There goes Shaquille O'Neal (he's gi-normous).

There goes Gwen Stefani (who really does look like a silent-film star).

There goes Kanye West (he's the coolest cat around).

R. Kelly and Snoop Dogg embrace right in front of us, but they chat only to one another.

Kelly Clarkson sprints by. "Who are you wearing? Who are you wearing?"

"Vintage!" she shouts with a smile.

Some biggies aren't too big to hang out a bit. The Killers' sexy frontman, Brandon Flowers, looking fine in mascara and blush, gets chummy, laughing about a recent concert in Tampa when a pal of his streaked the stage in a whipped-cream bikini. "Oh, that was wild," he says prettily.
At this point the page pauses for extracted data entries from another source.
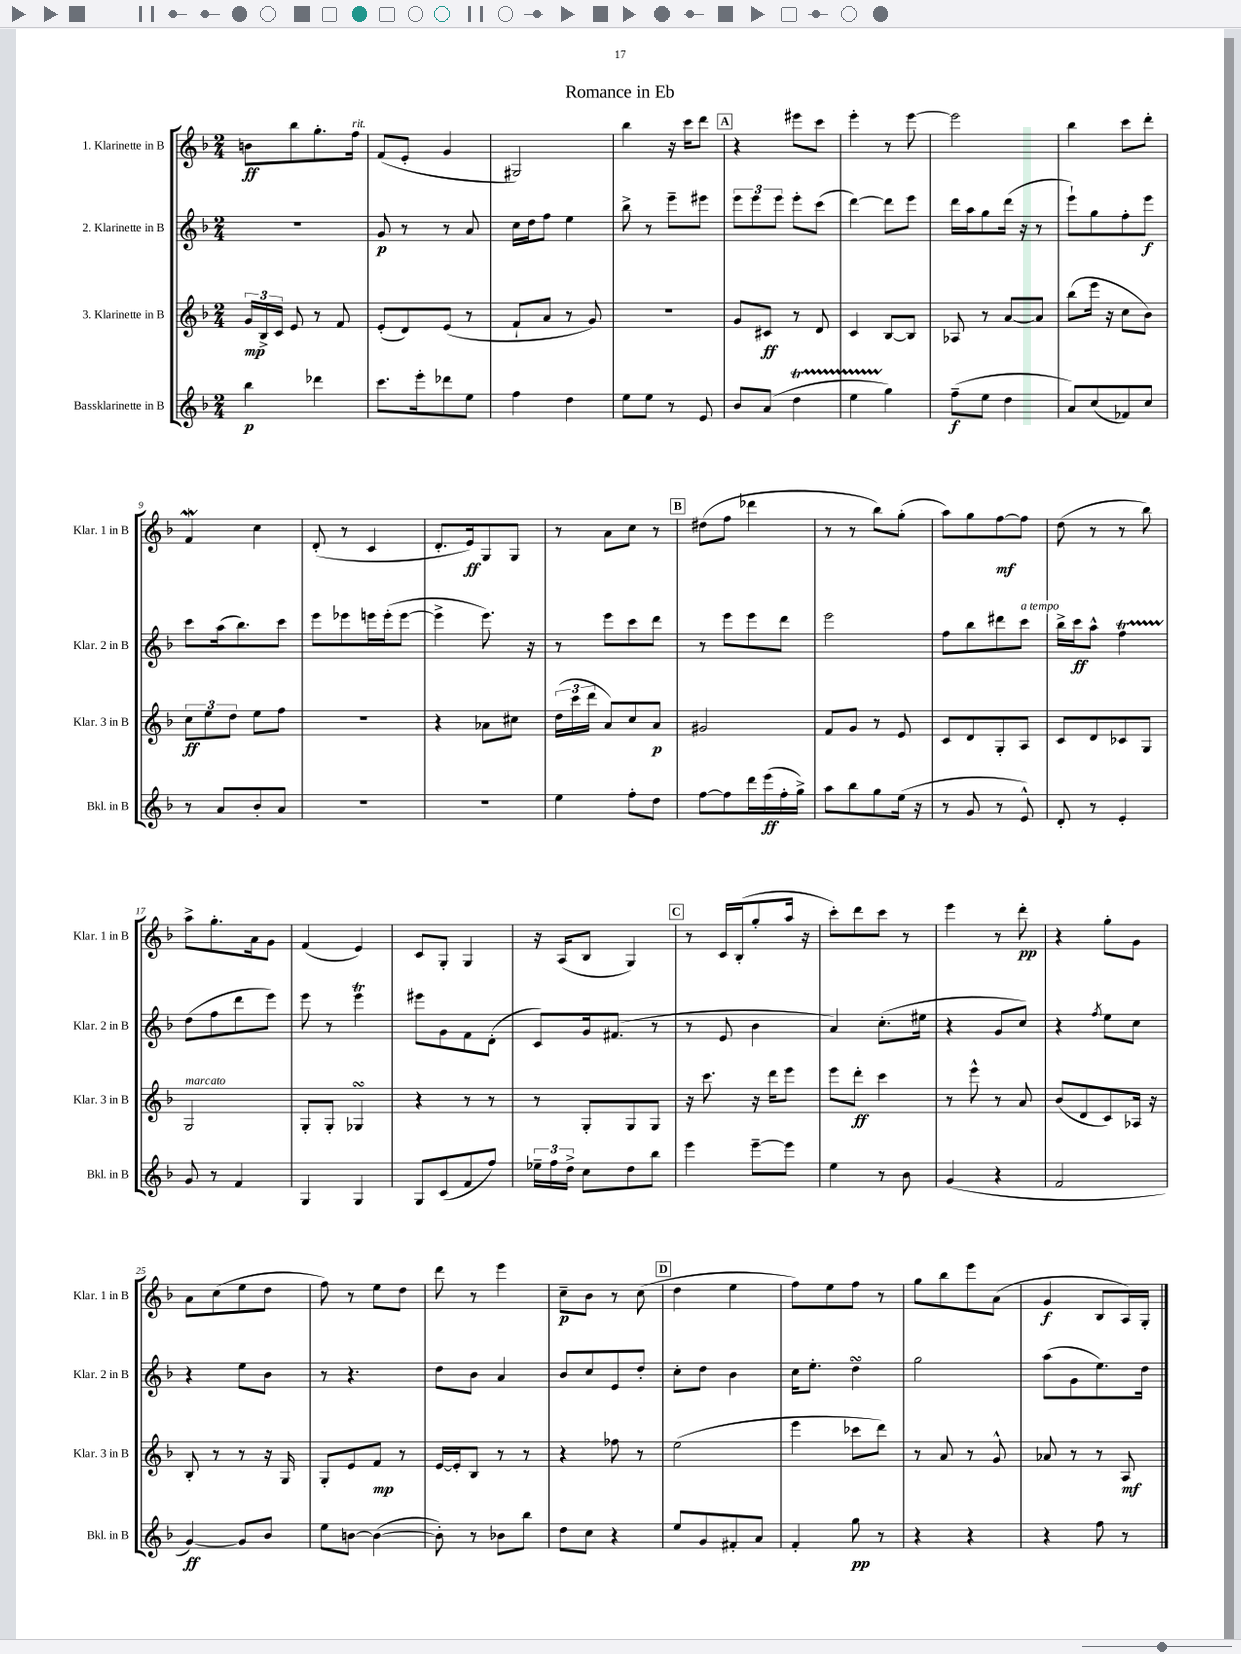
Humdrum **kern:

**kern	**kern	**kern	**kern
*staff4	*staff3	*staff2	*staff1
*clefG2	*clefG2	*clefG2	*clefG2
*k[b-]	*k[b-]	*k[b-]	*k[b-]
*M2/4	*M2/4	*M2/4	*M2/4
4bb-\	24g/LL	2r	8b\L
.	24B-^/	.	.
.	24c/JJ	.	.
.	8e/	.	8bb-\
4ddd-\	8r	.	8.gg'\
.	8f/	.	.
.	.	.	16ff\Jk
=	=	=	=
8.ccc\L	(8e'/L	8g/	(8f/L
.	8d/)	8r	8e'/J
16eee'\k	.	.	.
8ddd-\	(8e/J	8r	4g/
8ee\J	8r	8a/	.
=	=	=	=
4ff\	8f`/L	16cc\LL	2G#/)
.	.	16dd\J	.
.	8a/J	8ff\J	.
4dd\	8r	4ee\	.
.	8g/)	.	.
=	=	=	=
8ee\L	2r	8bb-^\	4bb-\
8ee\J	.	8r	.
8r	.	8eee~\L	16r
.	.	.	16ccc\LK
8e/	.	8eee#\J	8ddd\J
=	=	=	=
8b-/L	8g/L	12eee\L	4r
.	.	12eee\	.
(8a/J	8c#/J	.	.
.	.	12eee\J	.
4dd\	8r	8eee'\L	8eee#\L
.	8d/	(8ccc\J	8ccc\J
=	=	=	=
4ee\	4c/	[4ddd\)	4eee'\
4gg\)	[8B-/L	8ddd\]L	8r
.	8B-/]J	8eee\J	[8eee\
=	=	=	=
(8ff~\L	8A-/	16ddd\LL	2eee\]
.	.	16aa\J	.
8ee\J	8r	8gg\	.
4dd\	[8a/L	(16ddd\Jk	.
.	.	16r	.
.	8a/]J	8r	.
=	=	=	=
8a/L)	(8bb-\L	8eee`\L)	4bb-\
(8cc/	16eee\Jk	8gg\	.
.	16r	.	.
8f-/)	8cc\L	8ff'\	8ccc\L
8cc/J	8b-\J)	8eee\J	8ddd'\J
=	=	=	=
8r	12cc\L	8ccc\L	4f/
.	12ee\	.	.
8a/L	.	(16aa\k	.
.	12dd\J	.	.
.	.	8.bb-\)	.
8b-'/	8ee\L	.	4cc\
8a/J	8ff\J	8ccc\J	.
=	=	=	=
2r	2r	8eee\L	(8d'/
.	.	8eee-\	8r
.	.	16eee\L	4c/
.	.	(16eee'\J	.
.	.	[8eee\J	.
=	=	=	=
2r	4r	4eee^\]	8.d'/L
.	.	.	16e/k)
.	8a-\L	8.eee\)	8G/
.	8cc#\J	.	8G/J
.	.	16r	.
=	=	=	=
4ee\	(24dd\LL	8r	8r
.	24ccc\	.	.
.	24ddd\JJ	.	.
.	8a/L)	8eee\L	8a\L
8ff'\L	8cc/	8ccc\	8cc\J
8dd\J	8a/J	8ddd\J	8r
=	=	=	=
[8ff\L	2g#/	8r	(8dd#\L
8ff\]	.	8eee\L	8ff\J
16ddd\L	.	8eee\	4ddd-\
(16eee\	.	.	.
16ff'\	.	8ddd\J	.
16gg^\JJ)	.	.	.
=	=	=	=
8aa\L	8f/L	2eee\	8r
8bb-\	8g/J	.	8r
8gg\	8r	.	8bb-\L)
(16ee\Jk	8e/	.	(8gg'\J
16r	.	.	.
=	=	=	=
8r	8c/L	8ff\L	8aa\L)
8g/	8d/	8bb-\	8gg\
8r	8G'/	8ddd#\	[8ff\
8e^^/)	8A/J	8ccc\J	8ff\]J
=	=	=	=
8d'/	8c/L	16bb-^\LL	(8dd\
.	.	16ccc\J	.
8r	8d/	8aa^^\J	8r
4e'/	8c-/	4ff\	8r
.	8G/J	.	8bb-\)
=	=	=	=
8g/	2G/	(8dd\L	8aa^\L
8r	.	8ff\	8.gg'\
4f/	.	8ddd\	.
.	.	.	16a\k
.	.	8eee\J)	8g\J
=	=	=	=
4G/	8G'/L	8eee\	(4f/
.	8G'/J	8r	.
4G/	4G-/	4eee\	4e/)
=	=	=	=
8G/L	4r	8eee#\L	8c/L
(8c/	.	8g\	8G'/J
8f/	8r	8f\	4G/
8ff/J)	8r	(8d'\J	.
=	=	=	=
24ee-~\LL	8r	8c/L)	16r
24ff\	.	.	.
.	.	.	(16A/LK
24dd^\JJ	.	.	.
8cc\L	8G'/L	16g/k	8B-/J
.	.	(8.f#/J	.
8dd\	8G/	.	4G/)
8bb-\J	8G/J	8r	.
=	=	=	=
4eee\	16r	8r	8r
.	8.ccc\	.	.
.	.	8e/	16c/LL
.	.	.	(16B-'/J
[8eee~\L	16r	4b-\	8gg'/
.	16ddd\LK	.	.
8eee\]J	8eee\J	.	16aa/Jk
.	.	.	16r
=	=	=	=
4ee\	8eee\L	4a/)	8ccc'\L)
.	8ddd'\J	.	8ddd\
8r	4ccc\	(8.cc'\L	8ccc\J
8b-\	.	.	8r
.	.	16ee#\Jk	.
=	=	=	=
(4g/	8r	4r	4eee\
.	8eee^^\	.	.
4r	8r	8g/L	8r
.	8a/	8cc/J)	8ddd'\
=	=	=	=
2f/	(8b-/L	4r	4r
.	8d/	.	.
.	.	8qff/	.
.	8c/)	8ee\L	8gg'\L
.	16A-/Jk	8cc\J	8g\J
.	16r	.	.
=	=	=	=
[4g/)	8B-'/	4r	8a\L
.	8r	.	(8cc\
8g/]L	8r	8ee\L	8ee\
8b-/J	16r	8b-\J	8dd\J
.	16G/	.	.
=	=	=	=
8ee\L	8G'/L	8r	8ff\)
[8b\J	8e/	4.r	8r
(4b\_	8f/J	.	8ee\L
.	8r	.	8dd\J
=	=	=	=
8b'\])	[16e/LL	8dd\L	8ddd\
.	16e'/]J	.	.
8r	8B-/J	8b-\J	8r
8b-\L	8r	4a/	4eee\
8bb-\J	8r	.	.
=	=	=	=
8dd\L	4r	8b-/L	8cc~\L
8cc\J	.	8cc/	8b-\J
4r	8ff-\	8e/	8r
.	8r	8dd'/J	(8cc\
=	=	=	=
8ee/L	(2ee\	8cc'\L	4dd\
8g/	.	8dd\J	.
8f#'/	.	4b-\	4ee\
8a/J	.	.	.
=	=	=	=
4f'/	4eee\	16cc\LK	8ff\L)
.	.	8.ee'\J	.
.	.	.	8ee\
8gg\	8ccc-\L	4dd\	8ff\J
8r	8ddd\J)	.	8r
=	=	=	=
4r	8r	2gg\	8gg\L
.	8a/	.	8bb-\
4r	8r	.	8eee\
.	8g^^/	.	(8a\J
=	=	=	=
4r	8a-/	(8aa\L	4g/
.	8r	8g\	.
8ff\	8r	8.ee\)	8B-/L
8r	8A/	.	16A/L)
.	.	16dd\Jk	16G'/JJ
==	==	==	==
*-	*-	*-	*-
The Miami Heat's star guard Dwyane Wade shows me his necklace. "That's my son," the NBA stud says proudly. "I always keep him close to my heart."

And my biggest thrill of the night: meeting Carmelo Anthony, star forward for the NBA's Denver Nuggets and my idol ever since he helped bring my alma mater Syracuse University its first national championship. "They have some good ones coming in this year," he said of our alma mater's team, his arm around wife La La, an MTV veejay.

Melo and I shook hands, just a couple of pals hanging out on the white carpet.